Q: You have written and spoken extensively on the plight of the Palestinian nation. Let's touch upon that issue as well. Israelis have just taken part in the legislative elections and the extremist right-wing party of Benjamin Netanyahu has won the majority of the seats in the parliament. Will this victory empower Netanyahu and the Likudniks to ratchet up their aggressive measures against the innocent Palestinian civilians? Had the Israeli Occupation Forces launched the Operation Pillar of Defense to solidify their position in the Israeli public and attract more votes?
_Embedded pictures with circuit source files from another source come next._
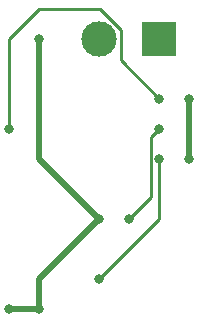
<source format=gbr>
%TF.GenerationSoftware,KiCad,Pcbnew,(6.0.10-0)*%
%TF.CreationDate,2023-02-17T15:47:28-08:00*%
%TF.ProjectId,problem2,70726f62-6c65-46d3-922e-6b696361645f,rev?*%
%TF.SameCoordinates,Original*%
%TF.FileFunction,Copper,L2,Bot*%
%TF.FilePolarity,Positive*%
%FSLAX46Y46*%
G04 Gerber Fmt 4.6, Leading zero omitted, Abs format (unit mm)*
G04 Created by KiCad (PCBNEW (6.0.10-0)) date 2023-02-17 15:47:28*
%MOMM*%
%LPD*%
G01*
G04 APERTURE LIST*
%TA.AperFunction,ComponentPad*%
%ADD10R,3.000000X3.000000*%
%TD*%
%TA.AperFunction,ComponentPad*%
%ADD11C,3.000000*%
%TD*%
%TA.AperFunction,ViaPad*%
%ADD12C,0.800000*%
%TD*%
%TA.AperFunction,Conductor*%
%ADD13C,0.508000*%
%TD*%
%TA.AperFunction,Conductor*%
%ADD14C,0.250000*%
%TD*%
G04 APERTURE END LIST*
D10*
%TO.P,J1,1,Pin_1*%
%TO.N,+9V*%
X127000000Y-66040000D03*
D11*
%TO.P,J1,2,Pin_2*%
%TO.N,GND*%
X121920000Y-66040000D03*
%TD*%
D12*
%TO.N,+9V*%
X129540000Y-76200000D03*
X129540000Y-71120000D03*
%TO.N,/pin_2*%
X124460000Y-81280000D03*
X127000000Y-73660000D03*
%TO.N,GND*%
X116840000Y-88900000D03*
X121920000Y-81280000D03*
X116840000Y-66040000D03*
X114300000Y-88900000D03*
%TO.N,Net-(C2-Pad1)*%
X121920000Y-86360000D03*
X127000000Y-76200000D03*
%TO.N,/pin_7*%
X114300000Y-73660000D03*
X127000000Y-71120000D03*
%TD*%
D13*
%TO.N,+9V*%
X129540000Y-71120000D02*
X129540000Y-76200000D01*
D14*
%TO.N,/pin_2*%
X126275000Y-79465000D02*
X124460000Y-81280000D01*
X126275000Y-74385000D02*
X126275000Y-79465000D01*
X127000000Y-73660000D02*
X126275000Y-74385000D01*
D13*
%TO.N,GND*%
X116840000Y-86360000D02*
X121920000Y-81280000D01*
X116840000Y-88900000D02*
X116840000Y-86360000D01*
X114300000Y-88900000D02*
X116840000Y-88900000D01*
X116840000Y-66040000D02*
X116840000Y-76200000D01*
X116840000Y-76200000D02*
X121920000Y-81280000D01*
D14*
%TO.N,Net-(C2-Pad1)*%
X121920000Y-86360000D02*
X127000000Y-81280000D01*
X127000000Y-81280000D02*
X127000000Y-76200000D01*
%TO.N,/pin_7*%
X127000000Y-71120000D02*
X123745000Y-67865000D01*
X123745000Y-67865000D02*
X123745000Y-65284060D01*
X114300000Y-66040000D02*
X114300000Y-73660000D01*
X116840000Y-63500000D02*
X114300000Y-66040000D01*
X123745000Y-65284060D02*
X121960940Y-63500000D01*
X121960940Y-63500000D02*
X116840000Y-63500000D01*
%TD*%
M02*

</source>
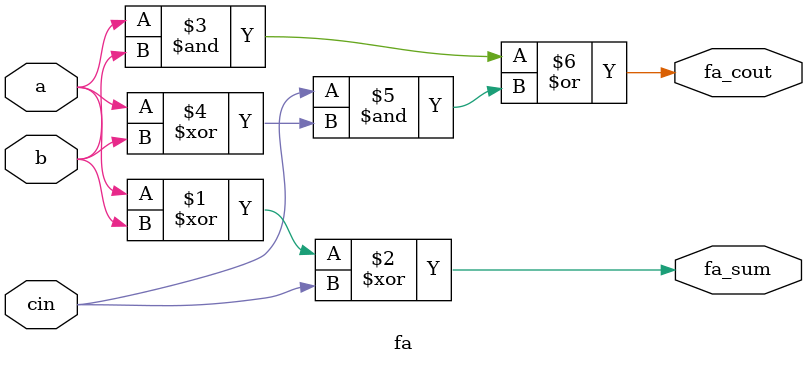
<source format=v>
module top_module( 
    input [3:0] a, b,
    input cin,
    output [3:0] cout,
    output [3:0] sum );
    
    assign {cout[0],sum[0]}=a[0]+b[0]+cin;  //1st
    genvar i;
    generate begin
        for(i=1;i<4;i=i+1) begin
            fa f1(.fa_sum(sum[i]),.fa_cout(cout[i]),.a(a[i]),.b(b[i]),.cin(cout[i-1]));
        end
    end
    endgenerate
endmodule

module fa(input a,b,cin,output fa_sum,fa_cout);
    assign fa_sum=a^b^cin;
    assign fa_cout=a&b| cin&(a^b);
endmodule

</source>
A: There is a saying from (I think) Mark Twain which states that the best predictor of future behavior is past behavior. If this is true, then I think we can expect the continuation of the Zionist plan for the complete ethnic cleansing of Palestine; continued Israeli construction of illegal settlements; continued expansion of the borders of the Jewish state; and continued collective punishment of Palestinians in Gaza by siege and military assault. It is certainly possible that the launch of Operation Pillar of Defense just prior to the Israeli elections was a calculated show of strength to garner more votes. However, I'm not sure that the Israeli government was able to carry out its plans to their full extent. For the first time, the resistance in Gaza used long-range Fajr-5 missiles, which have the capacity to hit major Israeli city centers, including Tel Aviv. I believe that this development caused the Israeli military to limit the duration of its assault (to eight days); I expected the attack to last at least as long as the three weeks of Operation Cast Lead. Nevertheless, Netanyahu's Likud-Beitenu electoral alliance won the January 22, 2013 vote.
Q: And finally, what's your viewpoint regarding the future of the Middle East? Can the United States succeed in putting in power puppet regimes which take its orders and are reluctant to resist the Israeli occupation and American imperialism and finally shape the Greater Middle East which Washington had envisioned? Haven't the popular uprisings of the Middle East also known as Arab Spring throw a spanner in the works of the United States and render its plots futile?
A: Oil and natural gas are the life-blood of most developed nations. Whoever controls the flow of oil can control the world's economies. Former US Secretary of State Henry Kissinger once said, "Oil is much too important a commodity to be left in the hands of the Arabs," and I think this racist attitude persists in Washington, DC today. This Western quest to control the resources of this region has brought-and continues to bring-so much suffering to the indigenous populations. The US and its ally Israel have picked up where the British and French (among others) Empires left off.
As we see today in Mali, the French are still fighting to hold onto their old colonies. Colonialism is alive and well in the region today, but so is the people's resistance and struggle for autonomy. The grassroots actions of the so-called "Arab Spring" are trying to establish real self-determination in the region. In response, the US is making efforts to co-opt such movements. I think that this is what happened in Syria, for example, where the movement for change born within the Syrian population became hijacked by foreign interests and foreign mercenaries. But as long as there is life, there is hope. The masses survive and endure the most difficult and traumatic situations. They do not give up their struggle for justice. And so, neither can I.